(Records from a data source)

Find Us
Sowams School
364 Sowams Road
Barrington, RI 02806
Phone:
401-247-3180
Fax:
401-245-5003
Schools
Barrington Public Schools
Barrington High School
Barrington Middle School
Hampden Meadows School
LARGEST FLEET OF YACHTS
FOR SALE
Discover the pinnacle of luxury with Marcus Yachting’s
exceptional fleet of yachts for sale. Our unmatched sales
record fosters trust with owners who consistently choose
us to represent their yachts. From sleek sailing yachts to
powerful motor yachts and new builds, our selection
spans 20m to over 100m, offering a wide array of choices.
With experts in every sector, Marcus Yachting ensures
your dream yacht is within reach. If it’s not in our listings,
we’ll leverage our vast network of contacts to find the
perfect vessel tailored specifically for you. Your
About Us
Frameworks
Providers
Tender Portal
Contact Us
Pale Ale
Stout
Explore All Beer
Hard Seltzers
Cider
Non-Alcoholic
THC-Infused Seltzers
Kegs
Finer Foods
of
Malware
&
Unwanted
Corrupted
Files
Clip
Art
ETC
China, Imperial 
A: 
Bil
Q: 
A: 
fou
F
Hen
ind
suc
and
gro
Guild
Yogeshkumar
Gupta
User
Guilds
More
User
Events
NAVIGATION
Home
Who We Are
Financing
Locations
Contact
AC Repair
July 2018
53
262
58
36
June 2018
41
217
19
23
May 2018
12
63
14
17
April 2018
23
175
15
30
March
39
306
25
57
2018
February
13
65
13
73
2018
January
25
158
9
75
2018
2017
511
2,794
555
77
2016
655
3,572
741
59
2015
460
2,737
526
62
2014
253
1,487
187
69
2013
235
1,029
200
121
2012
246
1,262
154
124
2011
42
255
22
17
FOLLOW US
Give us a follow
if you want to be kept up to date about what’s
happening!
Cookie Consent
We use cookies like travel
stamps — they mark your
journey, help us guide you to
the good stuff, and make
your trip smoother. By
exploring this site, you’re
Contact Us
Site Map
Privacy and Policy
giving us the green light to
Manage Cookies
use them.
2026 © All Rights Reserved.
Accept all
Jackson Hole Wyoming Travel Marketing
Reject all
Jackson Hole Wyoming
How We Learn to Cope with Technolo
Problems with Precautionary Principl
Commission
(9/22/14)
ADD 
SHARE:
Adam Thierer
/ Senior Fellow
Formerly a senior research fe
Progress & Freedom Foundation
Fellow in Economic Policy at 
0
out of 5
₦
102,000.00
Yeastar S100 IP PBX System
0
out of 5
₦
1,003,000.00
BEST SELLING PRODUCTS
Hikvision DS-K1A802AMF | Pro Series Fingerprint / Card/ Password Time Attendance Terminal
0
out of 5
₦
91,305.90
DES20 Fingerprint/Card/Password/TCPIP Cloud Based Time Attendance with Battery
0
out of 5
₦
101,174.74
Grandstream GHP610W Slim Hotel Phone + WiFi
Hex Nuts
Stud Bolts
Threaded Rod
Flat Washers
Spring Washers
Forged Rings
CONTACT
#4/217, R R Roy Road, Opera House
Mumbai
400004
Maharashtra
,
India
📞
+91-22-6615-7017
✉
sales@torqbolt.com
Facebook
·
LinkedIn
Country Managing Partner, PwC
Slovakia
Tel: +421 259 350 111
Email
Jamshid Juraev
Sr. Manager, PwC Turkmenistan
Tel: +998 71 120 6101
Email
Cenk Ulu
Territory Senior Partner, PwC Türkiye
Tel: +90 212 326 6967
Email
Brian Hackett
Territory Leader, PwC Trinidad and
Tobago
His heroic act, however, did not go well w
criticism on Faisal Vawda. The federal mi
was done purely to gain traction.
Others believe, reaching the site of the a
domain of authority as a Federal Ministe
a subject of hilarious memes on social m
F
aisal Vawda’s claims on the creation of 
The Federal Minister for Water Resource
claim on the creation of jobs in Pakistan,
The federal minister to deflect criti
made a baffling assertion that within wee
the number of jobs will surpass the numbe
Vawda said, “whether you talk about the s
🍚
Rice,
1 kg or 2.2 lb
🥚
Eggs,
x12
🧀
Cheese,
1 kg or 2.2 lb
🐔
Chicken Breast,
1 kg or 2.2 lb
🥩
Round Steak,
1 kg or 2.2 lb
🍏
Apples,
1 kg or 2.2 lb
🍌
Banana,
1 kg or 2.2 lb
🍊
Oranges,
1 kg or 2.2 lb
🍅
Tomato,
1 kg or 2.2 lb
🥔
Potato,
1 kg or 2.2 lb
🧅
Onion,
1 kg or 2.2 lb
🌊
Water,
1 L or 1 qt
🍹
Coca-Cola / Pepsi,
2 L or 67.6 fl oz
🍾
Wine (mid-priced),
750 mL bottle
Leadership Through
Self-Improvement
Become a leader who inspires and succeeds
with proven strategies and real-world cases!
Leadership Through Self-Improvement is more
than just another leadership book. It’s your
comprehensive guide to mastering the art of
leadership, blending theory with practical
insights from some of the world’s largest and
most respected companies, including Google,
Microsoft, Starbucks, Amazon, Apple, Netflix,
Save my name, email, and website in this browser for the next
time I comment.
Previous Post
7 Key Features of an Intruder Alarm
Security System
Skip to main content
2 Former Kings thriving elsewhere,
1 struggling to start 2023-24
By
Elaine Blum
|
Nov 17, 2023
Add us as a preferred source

### TASK BRIEF
All lines holding the word "within" must be copied from the data.

### TASK OUTPUT
your dream yacht is within reach. If it’s not in our listings,
made a baffling assertion that within wee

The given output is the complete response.